RV function is affected in HCM as a consequence of the direct disease itself, ventricular interdependence, or dynamic afterload changes (2, 21-23). Although the morphological and physiological changes of the LV in HCM are well described, the right heart is obscured by its complex geometry and physiology (24, 25). The clear prognostic importance of RV function in various diseases has encouraged investigations about new echocardiographic methods for accurate diagnosis of RV failure (2628). In a recently published article, D’andrea et al. (29) showed that 2-D-STE-derived RV myocardial systolic deformation is influenced in HCM patients. There was a negative association between inter-ventricular septal thickness and RV global longitudinal strain in HCM patients. Our results also suggested impairment in STE-derived RV systolic function when compared with normal subjects.

LV obstruction and right heart functions

In patients with HCM and LVOT obstruction, increased LV loading conditions and diastolic dysfunction have an important effect in RV workload (30). A study in patients treated with alcohol septal ablation showed that eliminating LVOT obstruction was related with decreased PAP and increased RV ejection fraction values (31). In our study, patients with LVOT obstruction had higher pulmonary artery pressures. However, TDI- or 2-D-STE-based RV systolic function parameters were similar between obstructed and non-obstructed patients. This might be due to mild elevation of pulmonary artery pressures in our HCM patients. LVOT obstruction was not related with impairment in LV strain and rotation parameters in our patient group. This might preserve the left atrial and pulmonary artery pressures and maintain RV systolic function within normal limits. Our findings need to be clarified by further large-scale follow-up studies.

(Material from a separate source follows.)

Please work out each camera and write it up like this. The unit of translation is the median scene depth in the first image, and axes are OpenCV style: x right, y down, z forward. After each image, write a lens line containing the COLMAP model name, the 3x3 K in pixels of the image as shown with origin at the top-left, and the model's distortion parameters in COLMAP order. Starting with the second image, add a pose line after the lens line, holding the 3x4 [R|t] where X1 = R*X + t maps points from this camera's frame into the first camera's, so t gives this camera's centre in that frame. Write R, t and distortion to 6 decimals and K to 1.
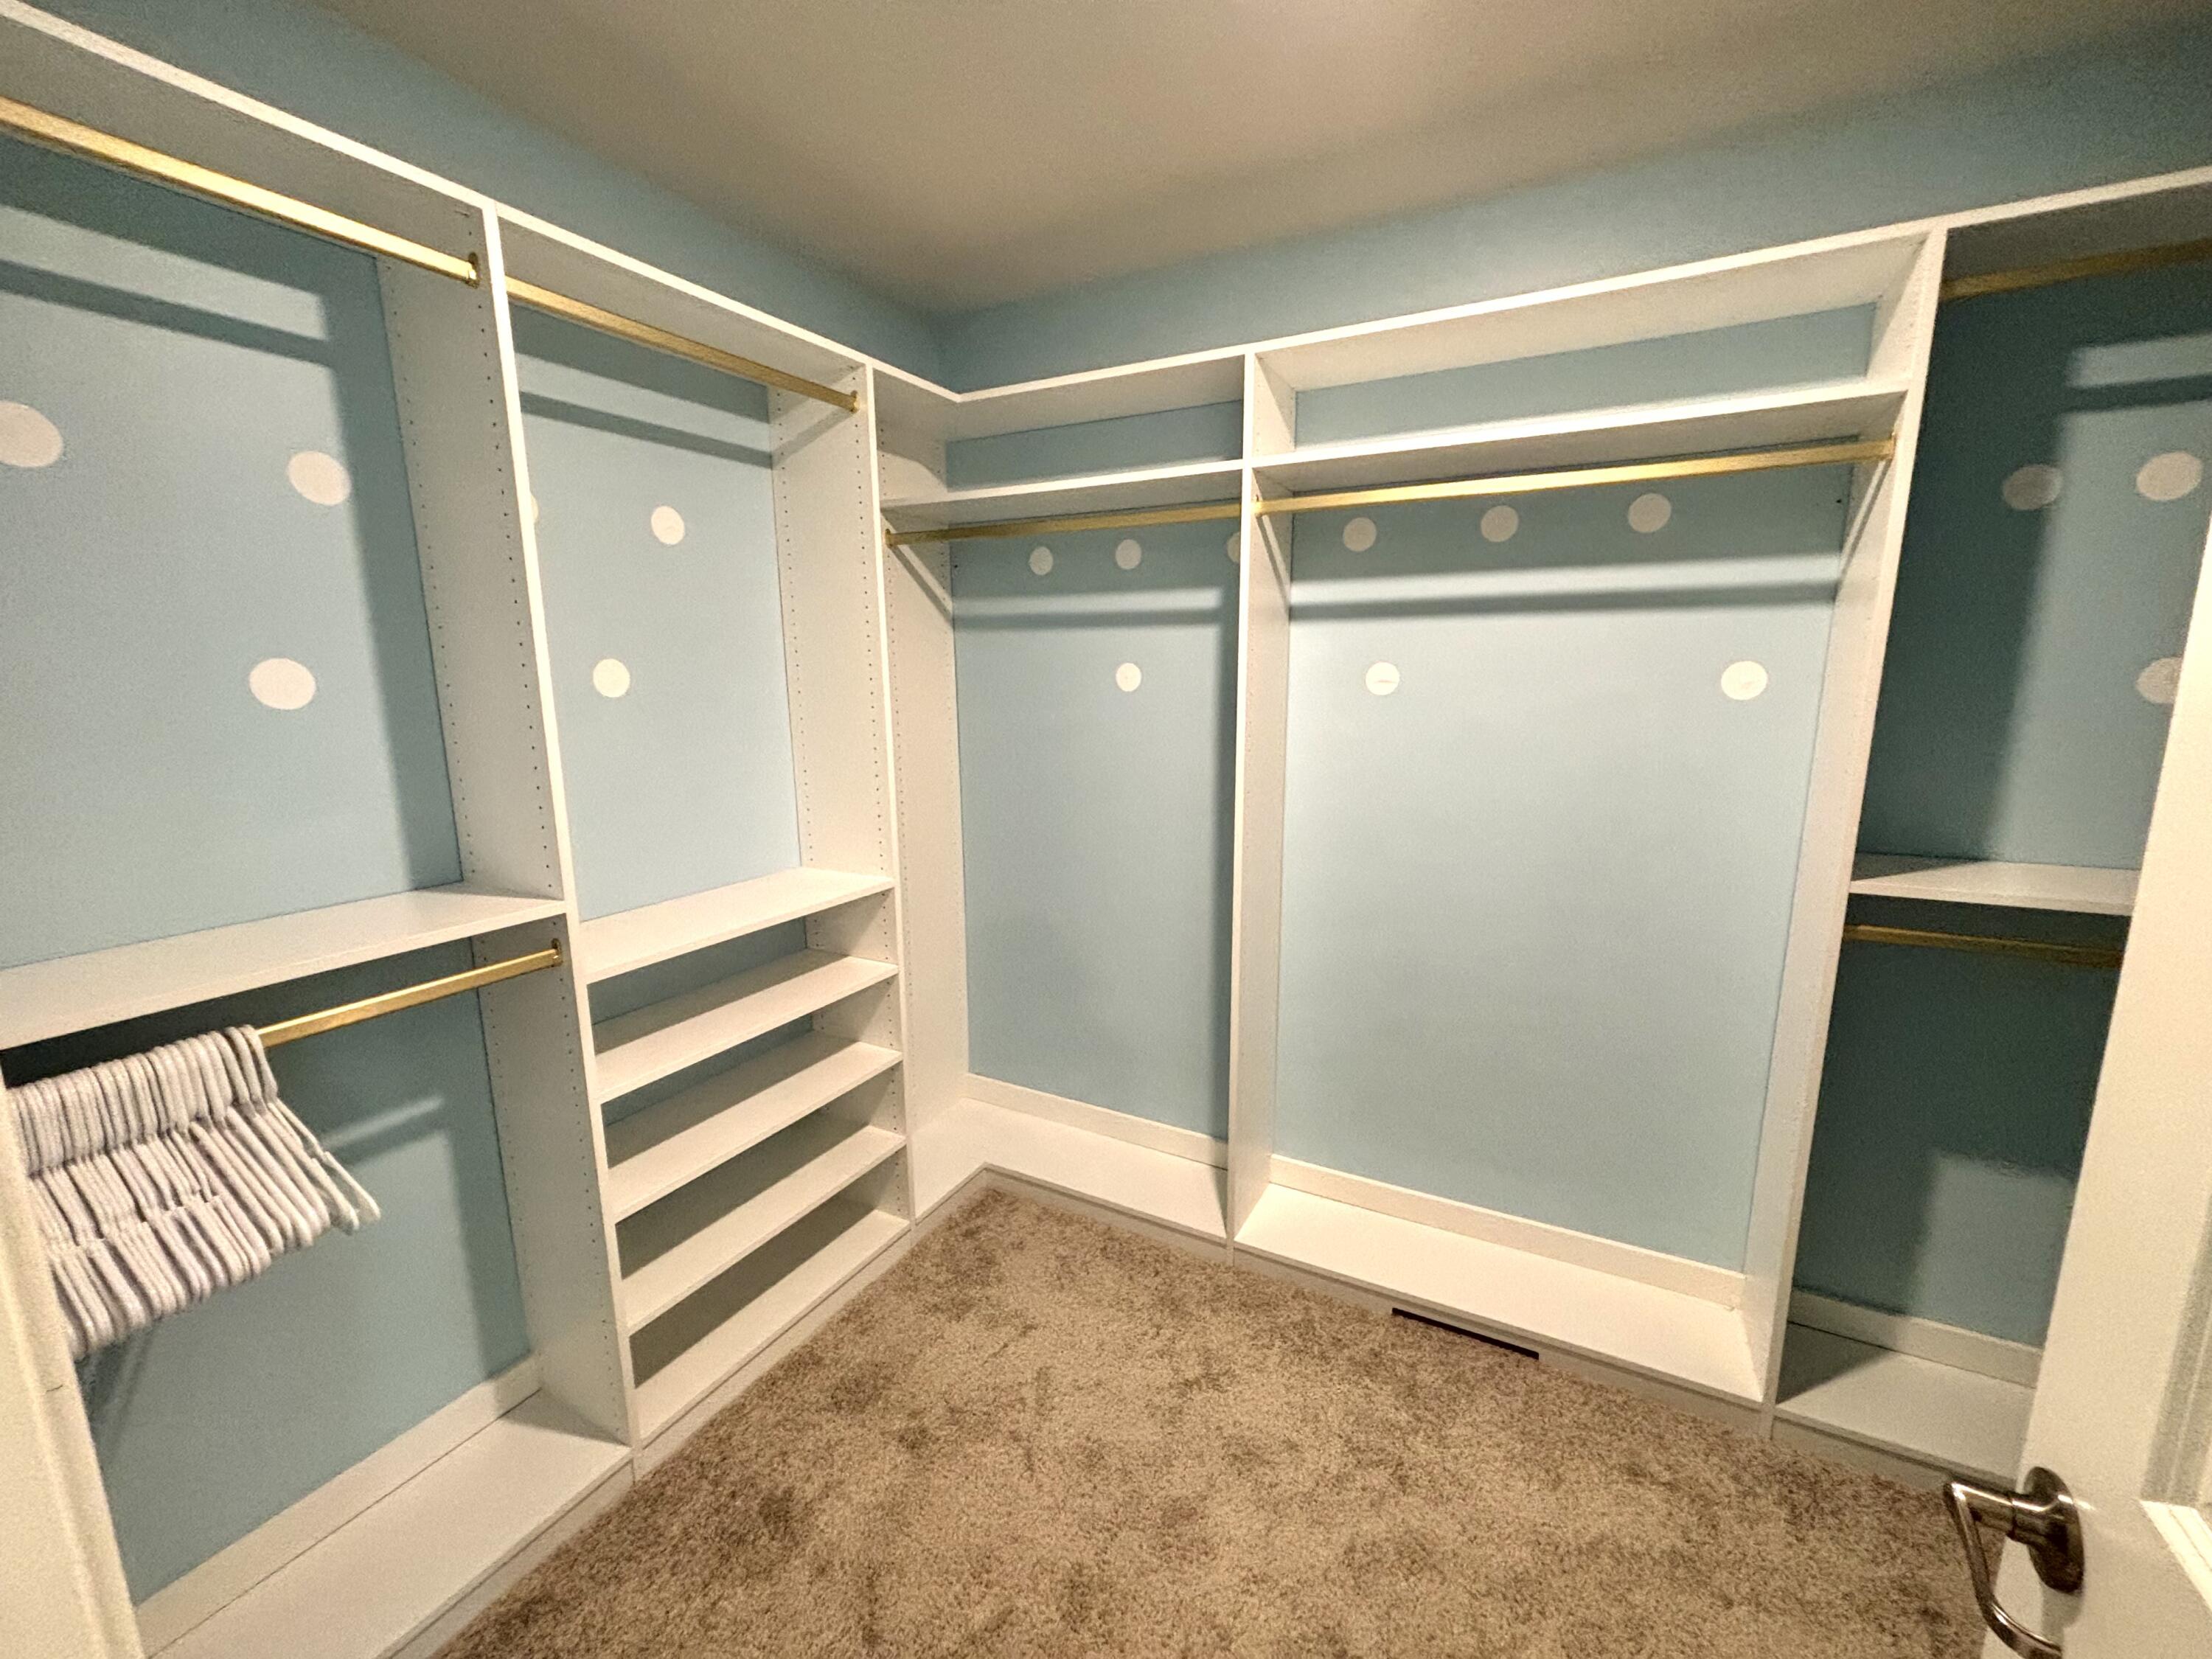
lens RADIAL K [[905.8, 0, 1118.8], [0, 905.8, 823.2], [0, 0, 1]] dist [0.019761, 0.000017]
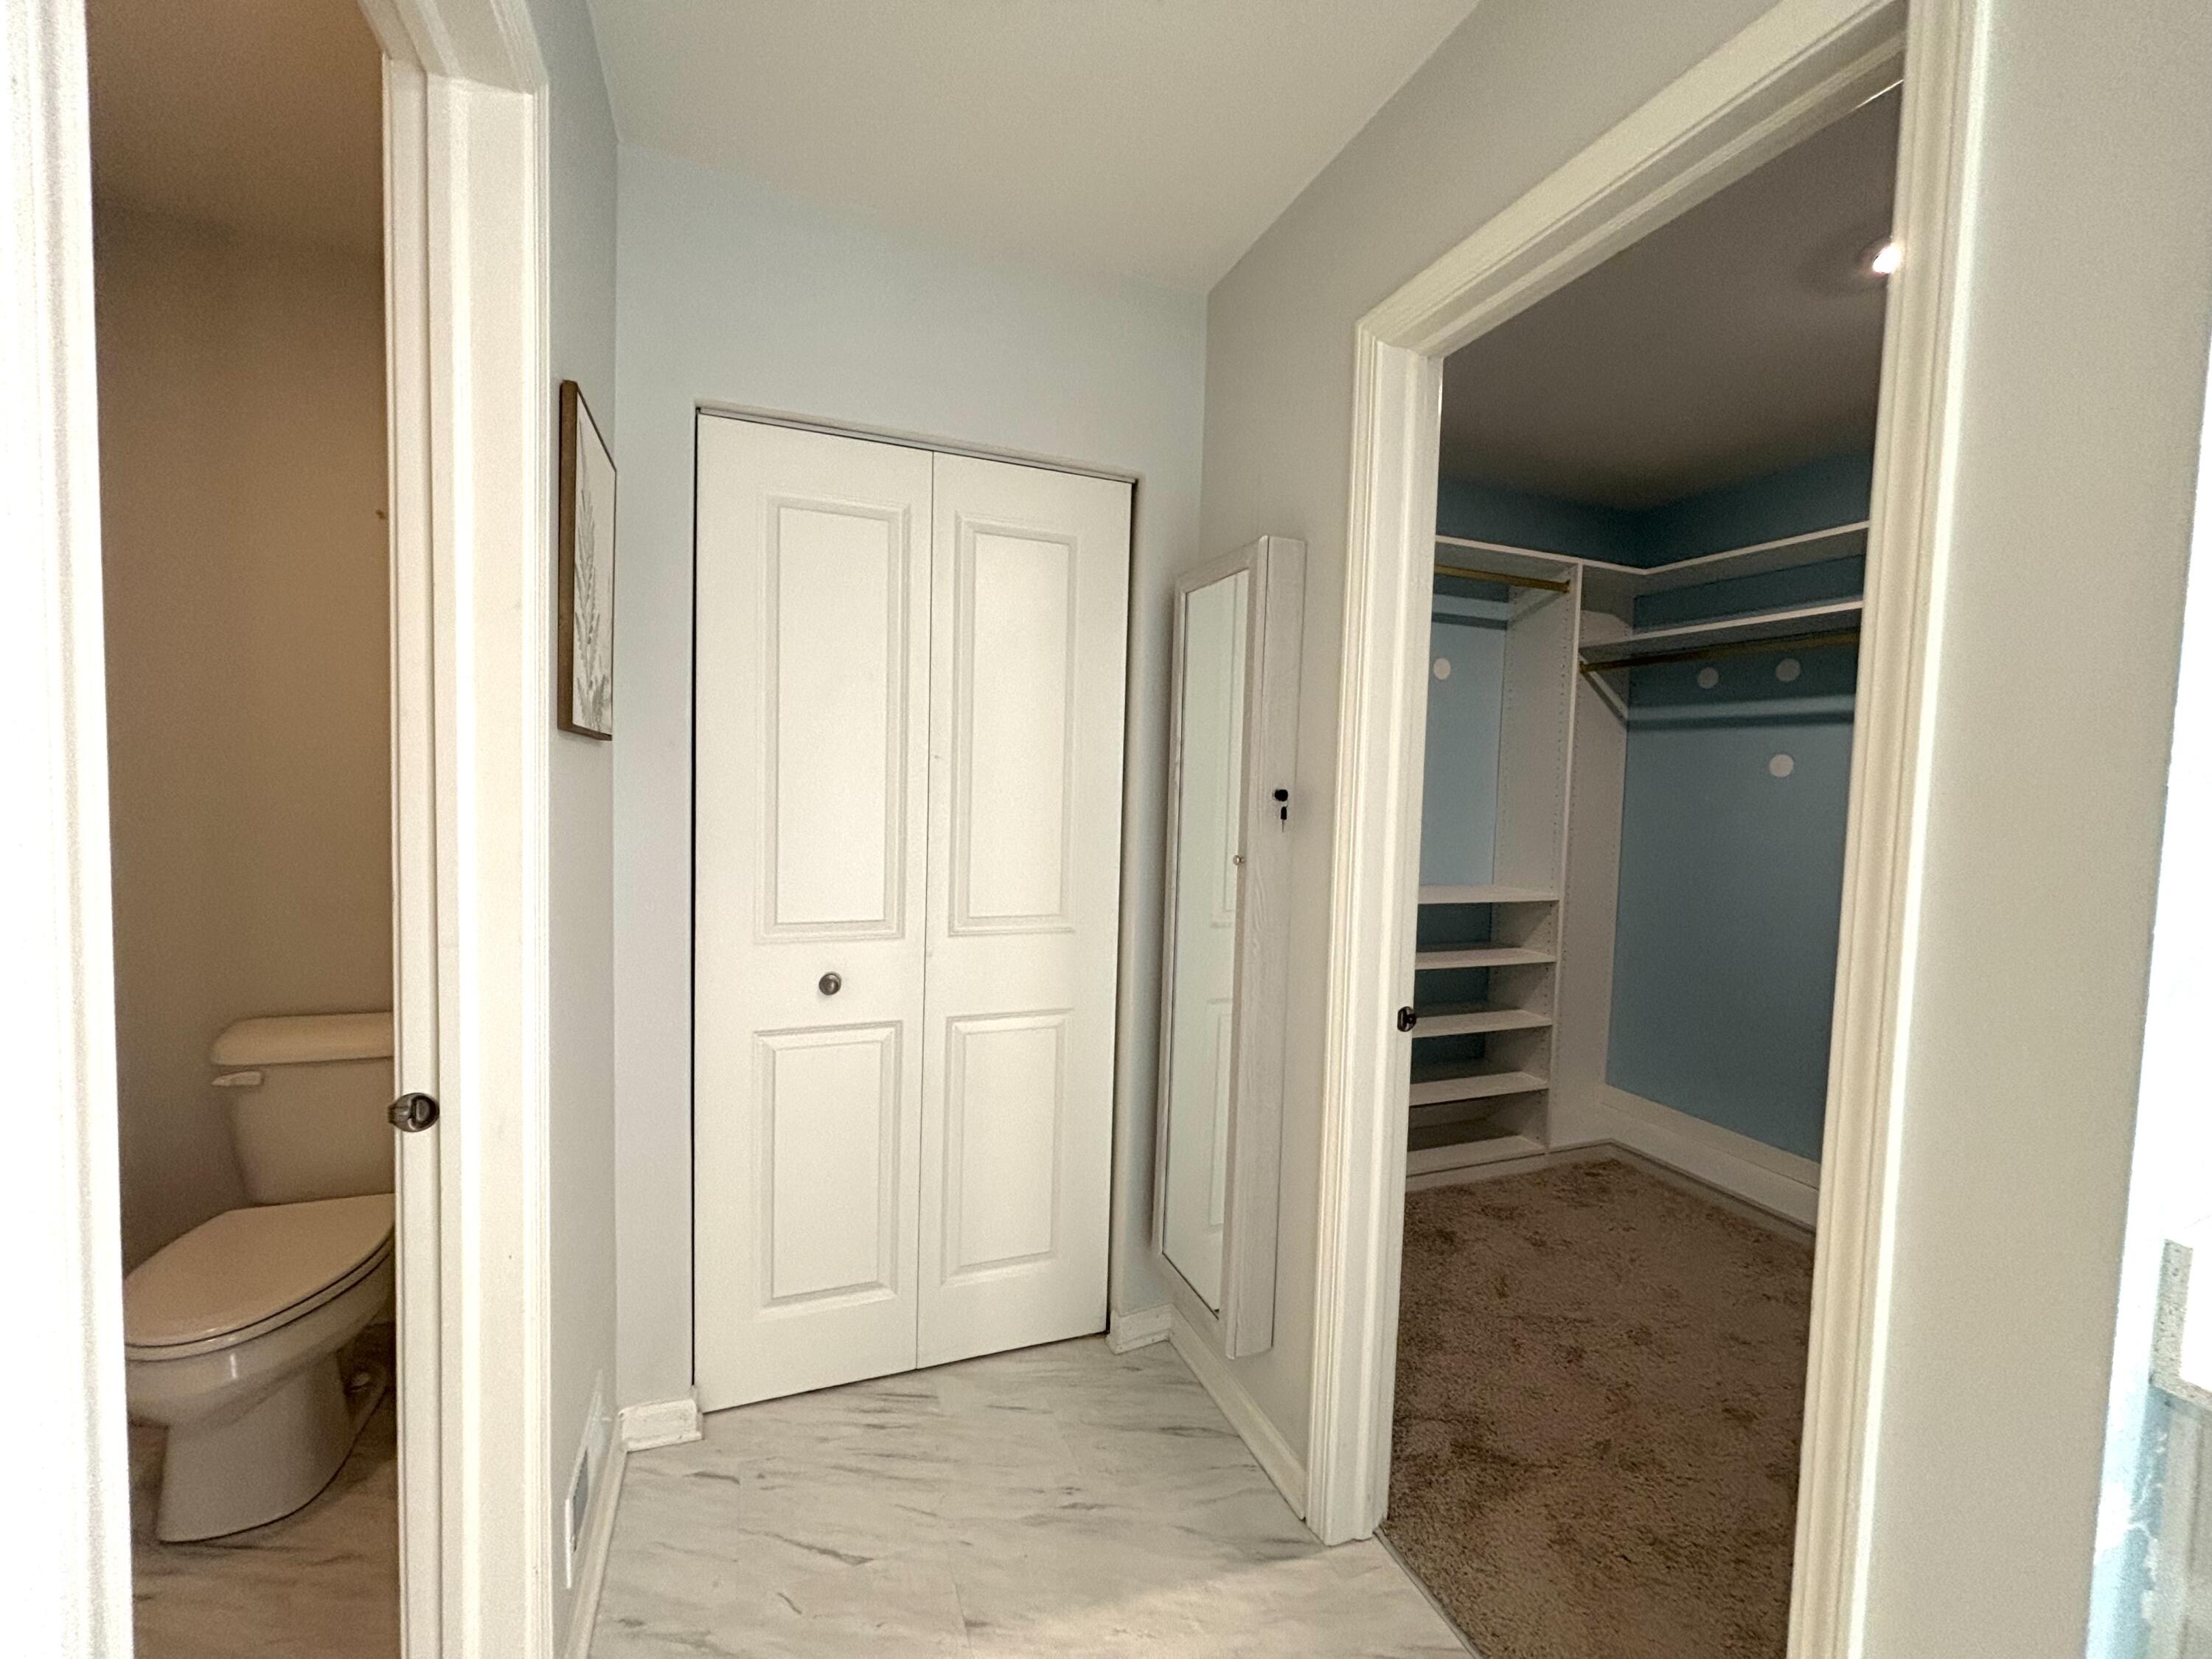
lens RADIAL K [[894.1, 0, 1108.2], [0, 894.1, 826.2], [0, 0, 1]] dist [-0.001740, -0.000041]
pose [[0.750945, 0.062609, -0.657390, 0.136324], [-0.152949, 0.984916, -0.080914, 0.171262], [0.642408, 0.161309, 0.749194, -0.529050]]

Mid-ventricular rotation and right ventricle functions

In a study made by Carasso et al. (32), HCM patients with preserved systolic function were associated with impaired STE-derived LV longitudinal strain, unchanged LV torsion, and increased circumferential strain. However, mid-ventricular mechanical analysis of HCM patients revealed a clockwise rotation pattern, despite “mid-ventricular null velocity.” To the best of our knowledge, this is the first study evaluating the effect of this diversity on RV functions. In our study, similar to the Carasso et al. (32) results, mid-cavity rotational motion was significantly different between control and HCM patients. However, RV systolic function was not affected from the mid-ventricular rotation pattern. A detailed analysis was performed by dividing the HCM group into mid-rotation quartiles, which showed similar RV strain values. Preservation of LV systolic parameters and a mild elevation in pulmonary artery pressures might be an explanation for these findings. The relation between mid-rotation and RV systolic parameters in HCM patients with advanced disease indicates further research.

Study limitations

The main limitation of our study was the small sample size. Although the difference in RV BLS between HCM patients and controls was significant, whole measurements were within the normal range, as previously established (33). The importance of these sub-clinical findings should be determined with a prospective study, including prognosis.

Morphologic changes in the RV itself are another important factor affecting functions in HCM patients, but these changes were not considered in the present study. Cardiac MRI might be used to validate both RV systolic functions and morphologic changes, like fibrosis.

Conclusion

Speckle tracking echocardiography-derived right ventricular systolic function is impaired in HCM patients when compared with healthy subjects. However, RV systolic function is not affected form LVOT obstruction and left ventricular rotation dynamics in HCM patients.